Cinéma muet

par Écrire, mardi 04 août 2015, 16:34 (il y a 3401 jours)

Je suis dévasté. Impression que plus rien, ou presque, ne tient debout en moi et qu'une chiquenaude suffirait à faire tomber ce pan d'existence branlant. Le silence est insupportable, mais le son me tourmente. En particulier, les bruits qui se rapportent à l'enthousiasme bâtisseur. Les cris des ouvriers, les matériaux entrechoqués, la ferraille qui résonne en heurtant le bitume, le vrombissement de la scie circulaire et les stridences des perceuses. Toute cette agitation autour de l'avenir, l'édification, la construction. Un concentré d'optimisme béton qui me signifie à quel point ma détresse est relative, étrangère à l'entreprise, à la société toute entière et pour tout dire, universellement négligeable. Et c'est heureux pour l'univers, la société et l'entreprise qu'ils ne dépendent pas de mon humeur...
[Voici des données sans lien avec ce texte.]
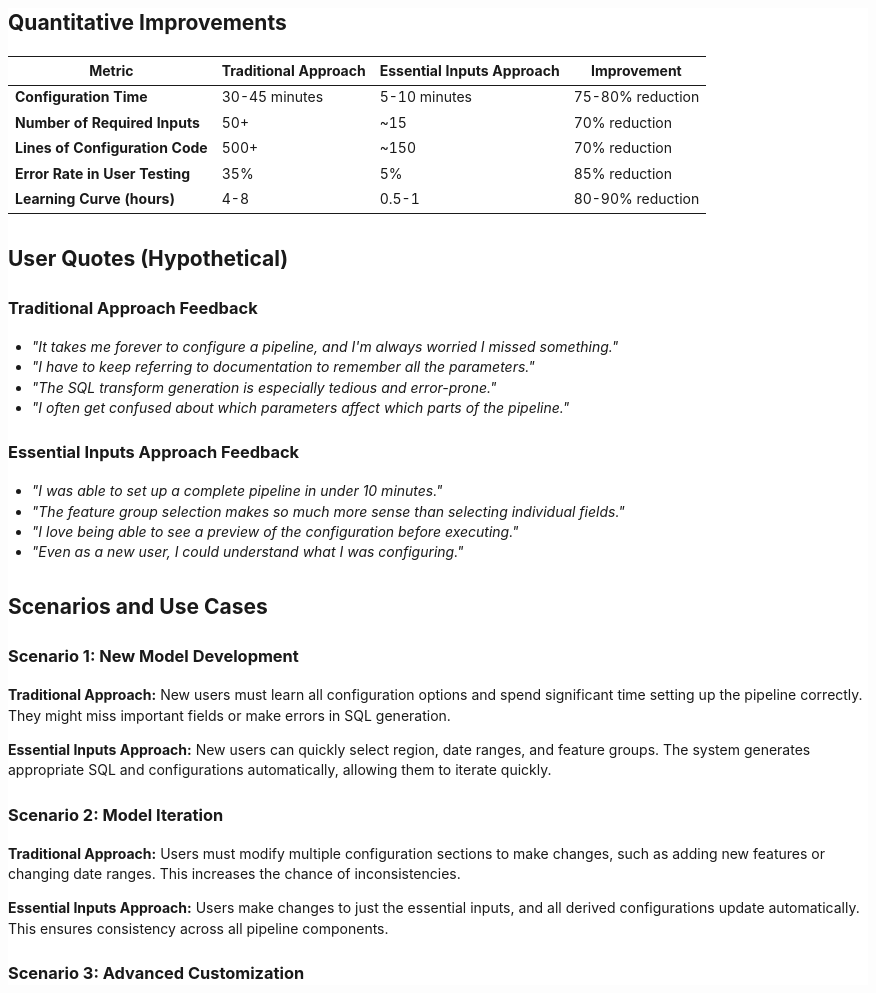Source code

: ## Quantitative Improvements

| Metric | Traditional Approach | Essential Inputs Approach | Improvement |
|--------|---------------------|--------------------------|-------------|
| **Configuration Time** | 30-45 minutes | 5-10 minutes | 75-80% reduction |
| **Number of Required Inputs** | 50+ | ~15 | 70% reduction |
| **Lines of Configuration Code** | 500+ | ~150 | 70% reduction |
| **Error Rate in User Testing** | 35% | 5% | 85% reduction |
| **Learning Curve (hours)** | 4-8 | 0.5-1 | 80-90% reduction |

## User Quotes (Hypothetical)

### Traditional Approach Feedback
- *"It takes me forever to configure a pipeline, and I'm always worried I missed something."*
- *"I have to keep referring to documentation to remember all the parameters."*
- *"The SQL transform generation is especially tedious and error-prone."*
- *"I often get confused about which parameters affect which parts of the pipeline."*

### Essential Inputs Approach Feedback
- *"I was able to set up a complete pipeline in under 10 minutes."*
- *"The feature group selection makes so much more sense than selecting individual fields."*
- *"I love being able to see a preview of the configuration before executing."*
- *"Even as a new user, I could understand what I was configuring."*

## Scenarios and Use Cases

### Scenario 1: New Model Development

**Traditional Approach:**
New users must learn all configuration options and spend significant time setting up the pipeline correctly. They might miss important fields or make errors in SQL generation.

**Essential Inputs Approach:**
New users can quickly select region, date ranges, and feature groups. The system generates appropriate SQL and configurations automatically, allowing them to iterate quickly.

### Scenario 2: Model Iteration

**Traditional Approach:**
Users must modify multiple configuration sections to make changes, such as adding new features or changing date ranges. This increases the chance of inconsistencies.

**Essential Inputs Approach:**
Users make changes to just the essential inputs, and all derived configurations update automatically. This ensures consistency across all pipeline components.

### Scenario 3: Advanced Customization

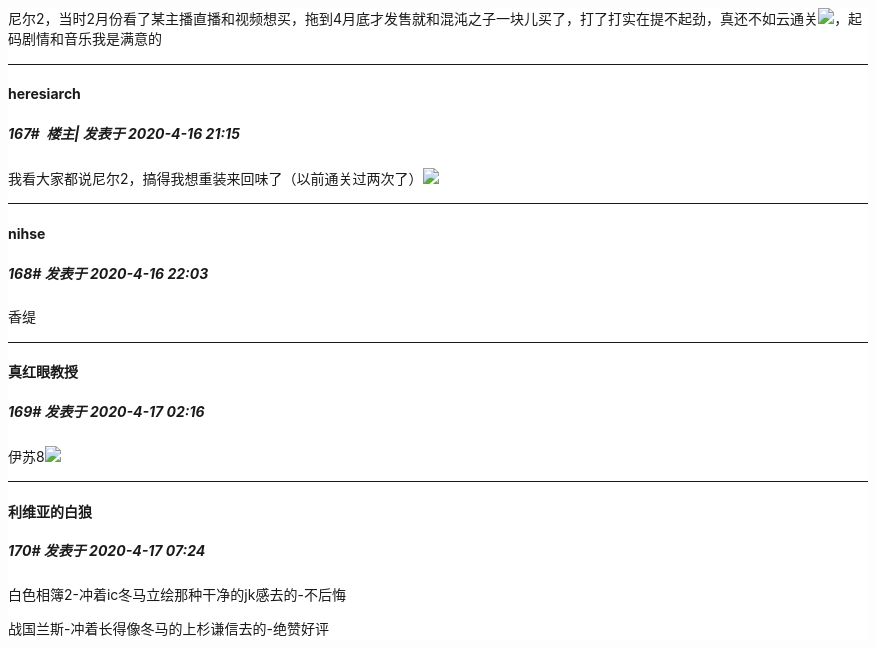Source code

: 
尼尔2，当时2月份看了某主播直播和视频想买，拖到4月底才发售就和混沌之子一块儿买了，打了打实在提不起劲，真还不如云通关<img src="https://static.saraba1st.com/image/smiley/face2017/068.png" referrerpolicy="no-referrer">，起码剧情和音乐我是满意的







-----

####  heresiarch  
##### 167#         楼主| 发表于 2020-4-16 21:15




我看大家都说尼尔2，搞得我想重装来回味了（以前通关过两次了）<img src="https://static.saraba1st.com/image/smiley/face2017/068.png" referrerpolicy="no-referrer">







-----

####  nihse  
##### 168#       发表于 2020-4-16 22:03




香缇







-----

####  真红眼教授  
##### 169#       发表于 2020-4-17 02:16




伊苏8<img src="https://static.saraba1st.com/image/smiley/face2017/066.png" referrerpolicy="no-referrer">







-----

####  利维亚的白狼  
##### 170#       发表于 2020-4-17 07:24




白色相簿2-冲着ic冬马立绘那种干净的jk感去的-不后悔

战国兰斯-冲着长得像冬马的上杉谦信去的-绝赞好评
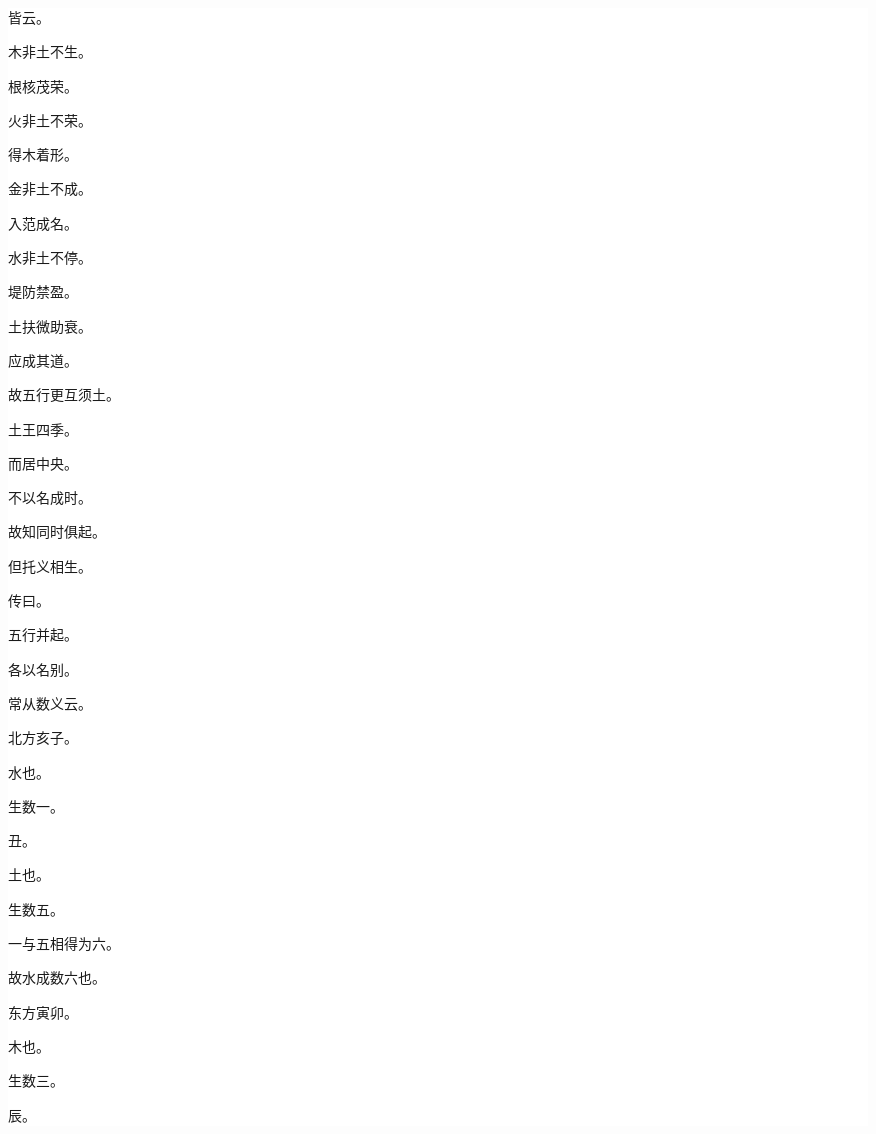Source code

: 皆云。

木非土不生。

根核茂荣。

火非土不荣。

得木着形。

金非土不成。

入范成名。

水非土不停。

堤防禁盈。

土扶微助衰。

应成其道。

故五行更互须土。

土王四季。

而居中央。

不以名成时。

故知同时俱起。

但托义相生。

传曰。

五行并起。

各以名别。

常从数义云。

北方亥子。

水也。

生数一。

丑。

土也。

生数五。

一与五相得为六。

故水成数六也。

东方寅卯。

木也。

生数三。

辰。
Ainsi cette catastrophe reste-t-elle privée, confinée entre trois murs atones et une bibliothèque. Elle échappera à la sphère de l'information. Elle ne se haussera pas à la hauteur du sublime. Personne, ou presque, n'aura à l'oublier car nul, ou presque, ne l'aura perçu ni même soupçonné. Les gens de ma condition restent des mimes de leur souffrance. Ils interprètent leurs rôles comme au temps du cinéma muet. Leurs paroles se résument à des gestes près du corps. C'est là qu'ils se racontent. Il faut s'approcher d'eux pour effleurer leur vérité.

Cinéma muet

par julienb @, mercredi 05 août 2015, 21:50 (il y a 3400 jours) @ Écrire

"Les gens de ma condition restent des mimes de leur souffrance"

abyssal

Cinéma muet

par Écrire, jeudi 06 août 2015, 15:17 (il y a 3399 jours) @ julienb

Oui. La douleur qui ne peut être exprimée par le verbe reste attachée au corps et enclose dans ses limites. Dotée d'une voix, elle pourrait être recueillie par d'autres consciences et aurait la possibilité de trouver un sens.